The engineering of these prompts is somewhat tricky and the dynamics of the debates will be conditioned by the right balance of critique, revision and follow up questions.

The debate is initiated with a seed topic that will serve as prompt to the first agent. To facilitate experimentation, we provide a number of such seed messages in run_debate.py:

SEED_MESSAGES = {
    ""
    "human_intelligence_evol": "What explains the emergence of human intelligence?",
    "adversarial_creativity": "How can I setup an controversial debate between several GPT instances to stimulate a creative exchange and the emergence of intelligent ideas?",
    "embodiement_emotions": "Could the interfacing of embodied large language models with propriocetive and sensory inputs enable them to model emotions and express them in a human-like way?",
    "central_federal": "How should a human society be governed? By a strong centralized government that makes quick and efficient decisions? Or, alternatively, by a distributed federal government that is slower but respectful of human diversity and of minorities?",
    "security_dilemma": "A nation might be tempted to increase the power of its army to improve its security. But other nations are likely to react by increasing in turn the power of their army, thus causing a general decrease in  security. How to get out of this dilemma?",
    "rna_vaccine": "What is the best way to develop an RNA vaccine against cancer?",
    "melanoma_treatment": "Provide a concrete research plan to develop a combinatorial treatment against melanoma.",
    "word_game": 'This is a game between two players. The rule is that each player passes to the other a slightly modified sentence. The goal is to collaboratively make a beautifully poetic sentence. The starting sentence is "I love my cat".',
    "chinese_whisper": "This is the chinese whisper game: try to pass on the given sentence to the next player by only modifying a single word. The starting sentence is: 'I love my cat'.",
}

Note that the same underlying model (GPT-4 or GPT-3.5) is used for all the agents. They are therefore all aligned in the same way. In our anecdotal experimentation, we observed that the resulting conversation stayed rather general, with a convergence on consensual tone. We did not manage to create controversial debates, suggesting that the models are well aligned to avoid explosive divergences and adverserial conversations. It is of course possible that our prompts are not revealing such effects and the the length of the conversations were too short to let such phenomena emerge.

Future work may explore the impact of using divergently aligned models and scaling up the debate in terms of the number and diversity of the agents involved and the length of the debate. It remains to be seen how the results of such debates can be evaluate and compared to detect potential emerging properties. Mayb a start is to ask the debatebox itself python -m src.run_debate(seed_topic="adversarial_creativity")...

Installation:

Update .env.example with your openai credentials for the chatGPT/GPT-4 API and save as .env.

docker-compose build
docker-compose up -d

Demonstrations

A demonstration Jupyter-lab notebook is available in notebooks/.

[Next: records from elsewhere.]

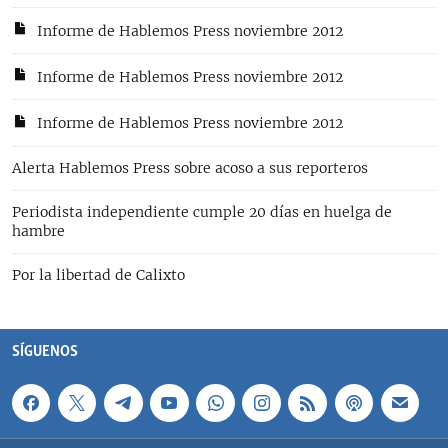
Informe de Hablemos Press noviembre 2012
Informe de Hablemos Press noviembre 2012
Informe de Hablemos Press noviembre 2012
Alerta Hablemos Press sobre acoso a sus reporteros
Periodista independiente cumple 20 días en huelga de
hambre
Por la libertad de Calixto
SÍGUENOS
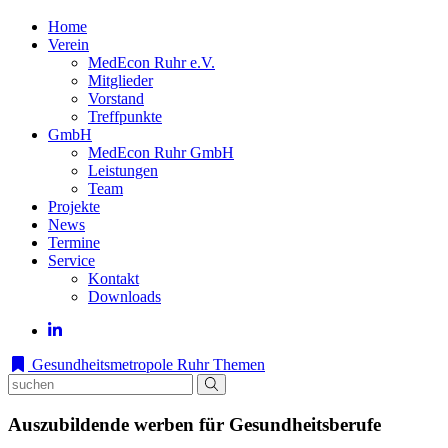
Home
Verein
MedEcon Ruhr e.V.
Mitglieder
Vorstand
Treffpunkte
GmbH
MedEcon Ruhr GmbH
Leistungen
Team
Projekte
News
Termine
Service
Kontakt
Downloads
Gesundheitsmetropole Ruhr
Themen
Auszubildende werben für Gesundheitsberufe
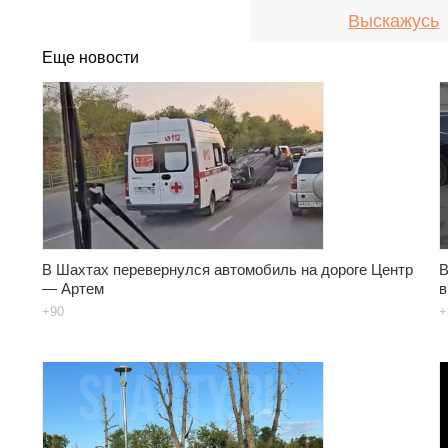
Выскажусь
Еще новости
В Шахтах перевернулся автомобиль на дороге Центр
В
— Артем
в
+90
+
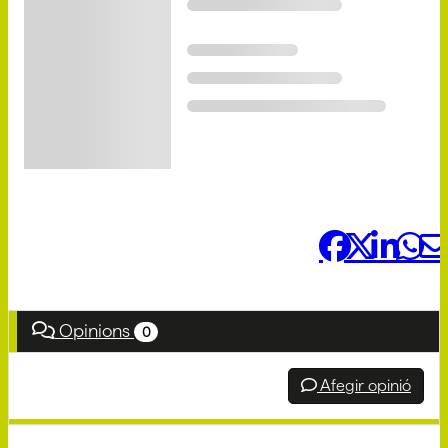
Comparteix-ho:
Opinions
0
Afegir opinió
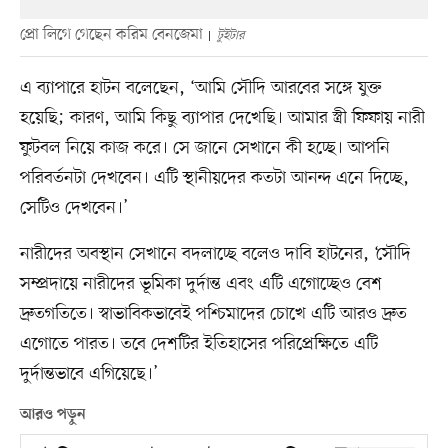
প্রো লিগে গেছেন করিম বেনজেমা
টুইটার
এ ব্যাপারে হাটন বলেছেন, ‘আমি সৌদি আরবের সঙ্গে যুক্ত
হয়েছি; কারণ, আমি কিছু ব্যাপার দেখেছি। আমার স্ত্রী ফিফায় নারী
ফুটবল নিয়ে কাজ করে। সে জানে সেখানে কী হচ্ছে। আপনি
পরিবর্তনটা দেখবেন। এটি স্থানীয়দের কতটা আনন্দ এনে দিচ্ছে,
সেটিও দেখবেন।’
নারীদের অবস্থান সেখানে বদলাচ্ছে বলেও দাবি হাটনের, ‘সৌদি
সম্প্রদায়ে নারীদের ভূমিকা দুর্দান্ত এবং এটি এগোচ্ছেও বেশ
দ্রুতগতিতে। স্বাভাবিকভাবেই পশ্চিমাদের চোখে এটি আরও দ্রুত
এগোতে পারত। তবে দেশটির ইতিহাসের পরিপ্রেক্ষিতে এটি
দুর্দান্তভাবে এগিয়েছে।’
আরও পড়ুন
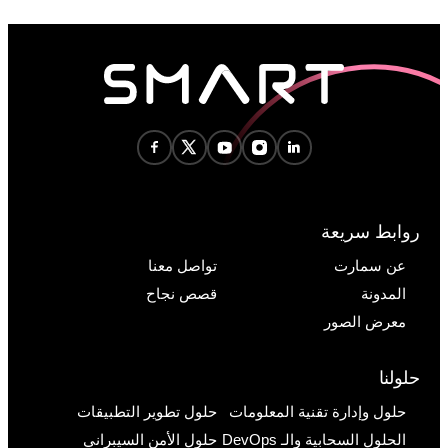
روابط سريعة
عن سمارت
تواصل معنا
المدونة
قصص نجاح
معرض الصور
حلولنا
حلول وإدارة تقنية المعلومات
حلول تطوير التطبيقات
الحلول السحابية والـ DevOps
حلول الأمن السيبراني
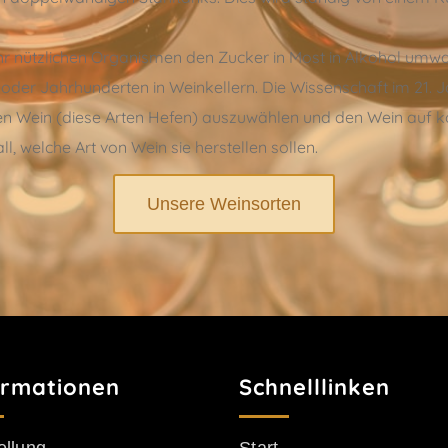
hr nützlichen Organismen den Zucker in Most in Alkohol umw
oder Jahrhunderten in Weinkellern. Die Wissenschaft im 21. J
n Wein (diese Arten Hefen) auszuwählen und den Wein auf kon
l, welche Art von Wein sie herstellen sollen.
Unsere Weinsorten
ormationen
Schnelllinken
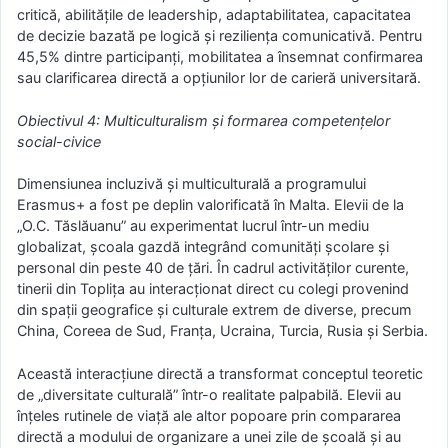
critică, abilitățile de leadership, adaptabilitatea, capacitatea
de decizie bazată pe logică și reziliența comunicativă. Pentru
45,5% dintre participanți, mobilitatea a însemnat confirmarea
sau clarificarea directă a opțiunilor lor de carieră universitară.
Obiectivul 4: Multiculturalism și formarea competențelor
social-civice
Dimensiunea incluzivă și multiculturală a programului
Erasmus+ a fost pe deplin valorificată în Malta. Elevii de la
„O.C. Tăslăuanu” au experimentat lucrul într-un mediu
globalizat, școala gazdă integrând comunități școlare și
personal din peste 40 de țări. În cadrul activităților curente,
tinerii din Toplița au interacționat direct cu colegi provenind
din spații geografice și culturale extrem de diverse, precum
China, Coreea de Sud, Franța, Ucraina, Turcia, Rusia și Serbia.
Această interacțiune directă a transformat conceptul teoretic
de „diversitate culturală” într-o realitate palpabilă. Elevii au
înțeles rutinele de viață ale altor popoare prin compararea
directă a modului de organizare a unei zile de școală și au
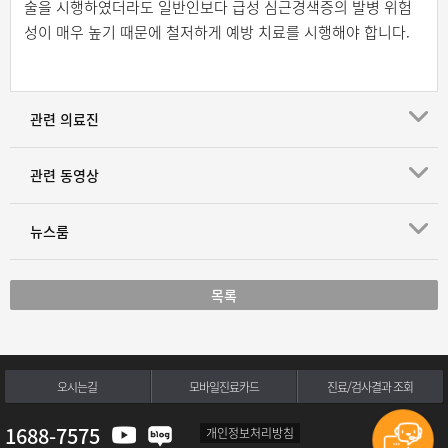
술을 시행하였더라도 일반인보다 급성 심근경색증의 발병 위험
성이 매우 높기 때문에 철저하게 예방 치료를 시행해야 합니다.
관련 의료진
관련 동영상
뉴스룸
목록
오시는길
모바일진료카드
진료/검사결과 조회
1688-7575
개인정보처리방침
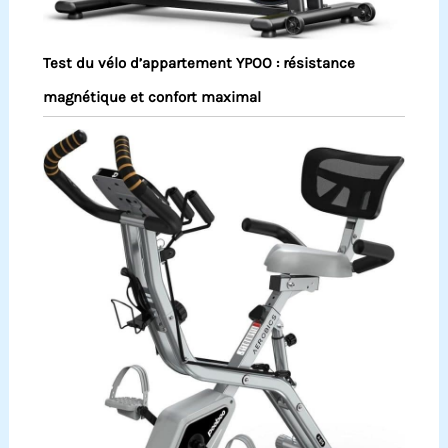
Test du vélo d’appartement YPOO : résistance
magnétique et confort maximal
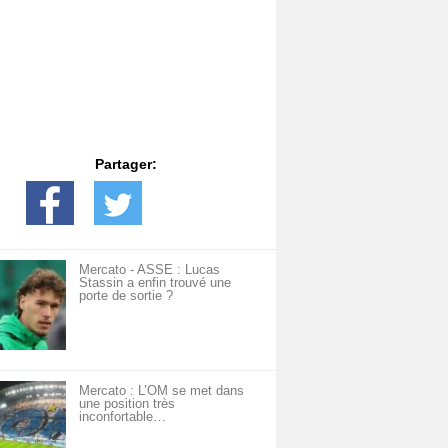
Partager:
Mercato - ASSE : Lucas
Stassin a enfin trouvé une
porte de sortie ?
Mercato : L’OM se met dans
une position très
inconfortable…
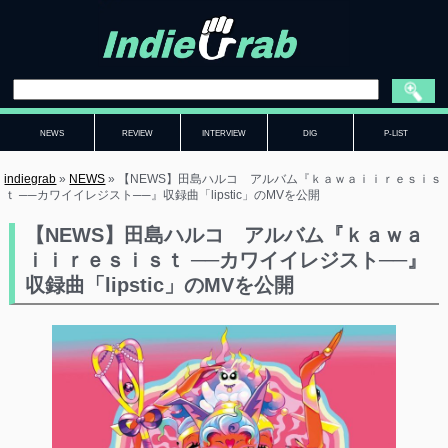
NEWS
REVIEW
INTERVIEW
DIG
P-LIST
indiegrab
»
NEWS
»
【NEWS】田島ハルコ アルバム『ｋａｗａｉｉｒｅｓｉｓ
ｔ ──カワイイレジスト──』収録曲「lipstic」のMVを公開
【NEWS】田島ハルコ アルバム『ｋａｗａ
ｉｉｒｅｓｉｓｔ ──カワイイレジスト──』
収録曲「lipstic」のMVを公開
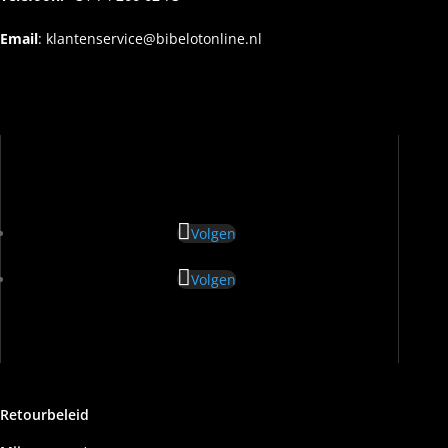
Email
:
klantenservice@bibelotonline.nl
Volgen
Volgen
Retourbeleid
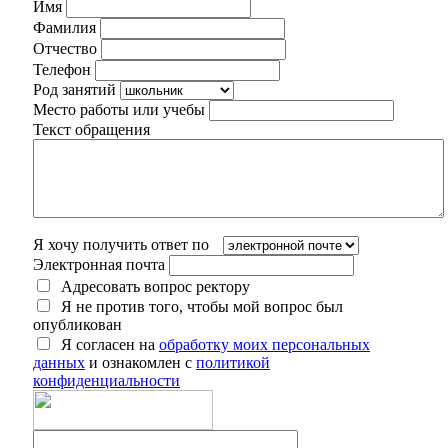
Имя
Фамилия
Отчество
Телефон
Род занятий
Место работы или учебы
Текст обращения
Я хочу получить ответ по
Электронная почта
Адресовать вопрос ректору
Я не против того, чтобы мой вопрос был
опубликован
Я согласен на
обработку моих персональных
данных
и ознакомлен с
политикой
конфиденциальности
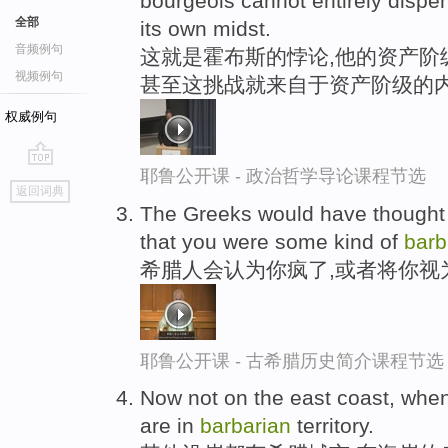
bourgeois cannot entirely dispe
全部
its own midst.
音频例句
这就是霍布斯的悖论,他的资产阶
视频例句
甚至这挑战就来自于资产阶级的
权威例句
耶鲁公开课 - 政治哲学导论课程节选
go
返回词典
top
The Greeks would have thought 
that you were some kind of
barb
希腊人会认为你疯了,或者将你视
耶鲁公开课 - 古希腊历史简介课程节选
Now not on the east coast, whe
are in
barbarian
territory.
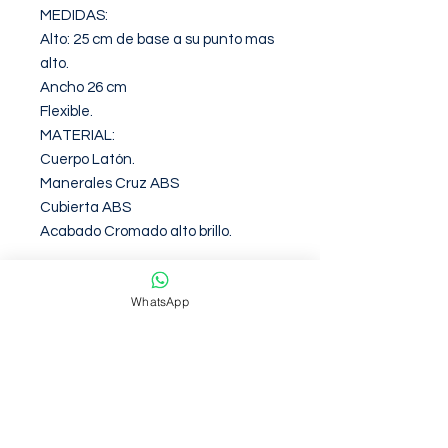
MEDIDAS:

Alto: 25 cm de base a su punto mas 
alto.

Ancho 26 cm

Flexible.

MATERIAL:

Cuerpo Latón.

Manerales Cruz ABS

Cubierta ABS

Acabado Cromado alto brillo.
Garantia de 12 Meses contra
WhatsApp
defectos de fabirca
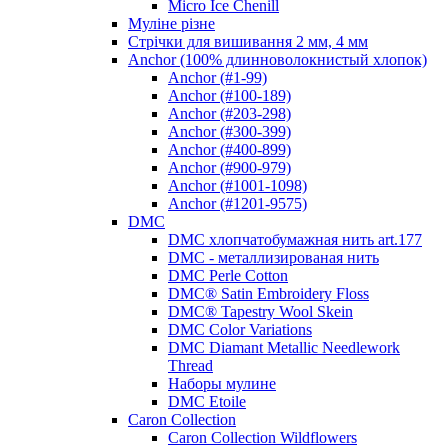
Micro Ice Chenill
Муліне різне
Стрічки для вишивання 2 мм, 4 мм
Anchor (100% длинноволокнистый хлопок)
Anchor (#1-99)
Anchor (#100-189)
Anchor (#203-298)
Anchor (#300-399)
Anchor (#400-899)
Anchor (#900-979)
Anchor (#1001-1098)
Anchor (#1201-9575)
DMC
DMC хлопчатобумажная нить art.177
DMC - металлизированая нить
DMC Perle Cotton
DMC® Satin Embroidery Floss
DMC® Tapestry Wool Skein
DMC Color Variations
DMC Diamant Metallic Needlework
Thread
Наборы мулине
DMC Etoile
Caron Collection
Caron Collection Wildflowers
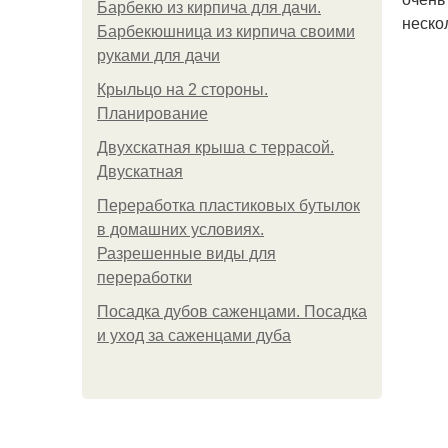
Барбекю из кирпича для дачи.
неско
Барбекюшница из кирпича своими
руками для дачи
Крыльцо на 2 стороны.
Планирование
Двухскатная крыша с террасой.
Двускатная
Переработка пластиковых бутылок
в домашних условиях.
Разрешенные виды для
переработки
Посадка дубов саженцами. Посадка
и уход за саженцами дуба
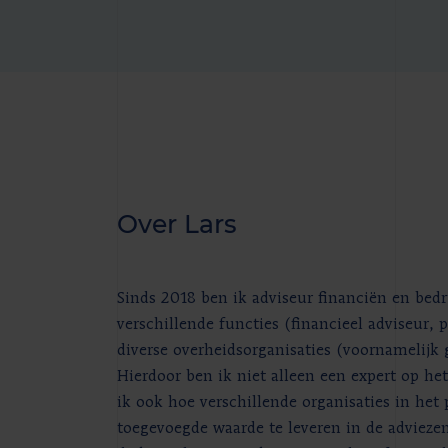
Over Lars
Sinds 2018 ben ik adviseur financiën en bedri
verschillende functies (financieel adviseur, pr
diverse overheidsorganisaties (voornamelijk
Hierdoor ben ik niet alleen een expert op h
ik ook hoe verschillende organisaties in het
toegevoegde waarde te leveren in de adviezen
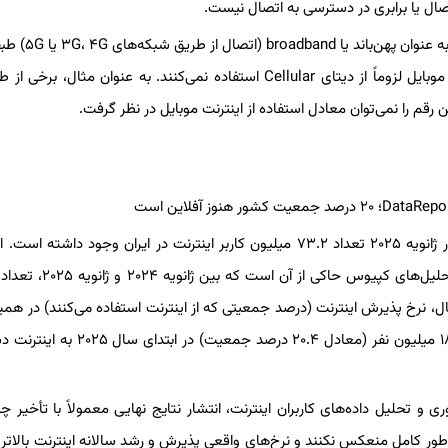
تصال یا برابری در دسترسی به اتصال نیست.
بر اساس داده‌ها، ۹۳.۱ درصد از اتصالات موبایل در ایران د
می‌شوند. با این حال، دستگاه‌های متصل به شبکه‌های broadband موبایل لزوماً از دیتای Cellular استفاده نمی‌کنند. به عنوان مث
م را نمی‌توان معادل استفاده از اینترنت موبایل در نظر گرفت.
در زمان تهیه این گزارش، آخرین داده‌های موجود نشان می‌دهد که در ژانویه ۲۰۲۵ تعداد ۷۳.۲ میلیون کاربر اینترنت در ایران وجود د
بیانگر ضریب نفوذ ۷۹.۶ درصدی اینترنت در ابتدای سال بوده است. تحلیل‌های 
ست. با این حال، نرخ پذیرش اینترنت (درصد جمعیتی که از اینترنت استفاده می‌کنند) در هم
بدون تغییر باقی مانده است. این آمار همچنین نشان می‌دهد که ۱۸.۸ میلیون نفر (معادل ۲۰.۴ د
ای جمع‌آوری و تحلیل داده‌های کاربران اینترنت، انتشار نتایج نهایی معمولاً با تأخیر 
ور کامل منعکس نکنند و نرخ‌های واقعی پذیرش و رشد سالانه اینترنت بالاتر از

Simple demos with the command line interface:

docker-compose exec debatebox bash

python -m src.run_debate --help

python -m src.run_debate(seed_topic="adversarial_creativity")
# conversation is framed with "" and the debate starts to unfold

python -m src.run_debate --seed_message="How can we solve the issue of ...."
# the custome message will frame the debate

python -m src.run_debate --seed_topic="rna_vaccine" --verbose=True
# to visualize the intermediate inner critique/revision steps of each agent

python -m src.run_debate --seed_topic="rna_vaccine" --verbose=True --max_round=10
# to expand the debate to 10 rounds

python -m src.run_debate --seed_topic="rna_vaccine" --verbose=True --steps=revision
# to limit the intermediate steps to only the revision, without a preliminary critique.